Required work: Output, without alteration, the first line of the entries and each line after it, stopping with the line that contains "72 194 149.48".

Entries provided:
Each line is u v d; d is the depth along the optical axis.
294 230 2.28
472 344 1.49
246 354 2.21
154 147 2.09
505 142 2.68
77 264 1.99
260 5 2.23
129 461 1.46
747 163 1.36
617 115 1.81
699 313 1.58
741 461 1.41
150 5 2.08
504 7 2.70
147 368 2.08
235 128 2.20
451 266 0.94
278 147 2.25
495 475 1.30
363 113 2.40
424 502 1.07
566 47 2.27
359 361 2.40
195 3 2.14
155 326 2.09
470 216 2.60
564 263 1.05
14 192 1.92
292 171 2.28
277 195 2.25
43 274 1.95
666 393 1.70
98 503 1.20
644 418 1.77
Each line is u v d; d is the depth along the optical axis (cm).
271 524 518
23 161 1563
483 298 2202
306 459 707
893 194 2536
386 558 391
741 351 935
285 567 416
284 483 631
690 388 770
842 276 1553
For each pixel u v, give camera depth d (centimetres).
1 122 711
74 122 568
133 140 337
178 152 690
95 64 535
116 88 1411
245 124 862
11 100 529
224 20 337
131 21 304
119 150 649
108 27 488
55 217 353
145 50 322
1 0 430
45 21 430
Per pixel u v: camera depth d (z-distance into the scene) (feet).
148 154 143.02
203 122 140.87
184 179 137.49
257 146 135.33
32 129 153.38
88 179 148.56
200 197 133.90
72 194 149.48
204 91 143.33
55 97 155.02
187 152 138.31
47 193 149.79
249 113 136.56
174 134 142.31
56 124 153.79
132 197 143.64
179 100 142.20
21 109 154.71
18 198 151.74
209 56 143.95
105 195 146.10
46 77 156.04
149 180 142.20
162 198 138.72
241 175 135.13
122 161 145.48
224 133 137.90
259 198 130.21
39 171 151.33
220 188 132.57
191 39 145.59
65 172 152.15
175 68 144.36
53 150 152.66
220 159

Solution:
Each line is u v d; d is the depth along the optical axis.
294 230 2.28
472 344 1.49
246 354 2.21
154 147 2.09
505 142 2.68
77 264 1.99
260 5 2.23
129 461 1.46
747 163 1.36
617 115 1.81
699 313 1.58
741 461 1.41
150 5 2.08
504 7 2.70
147 368 2.08
235 128 2.20
451 266 0.94
278 147 2.25
495 475 1.30
363 113 2.40
424 502 1.07
566 47 2.27
359 361 2.40
195 3 2.14
155 326 2.09
470 216 2.60
564 263 1.05
14 192 1.92
292 171 2.28
277 195 2.25
43 274 1.95
666 393 1.70
98 503 1.20
644 418 1.77
Each line is u v d; d is the depth along the optical axis (cm).
271 524 518
23 161 1563
483 298 2202
306 459 707
893 194 2536
386 558 391
741 351 935
285 567 416
284 483 631
690 388 770
842 276 1553
For each pixel u v, give camera depth d (centimetres).
1 122 711
74 122 568
133 140 337
178 152 690
95 64 535
116 88 1411
245 124 862
11 100 529
224 20 337
131 21 304
119 150 649
108 27 488
55 217 353
145 50 322
1 0 430
45 21 430
Per pixel u v: camera depth d (z-distance into the scene) (feet).
148 154 143.02
203 122 140.87
184 179 137.49
257 146 135.33
32 129 153.38
88 179 148.56
200 197 133.90
72 194 149.48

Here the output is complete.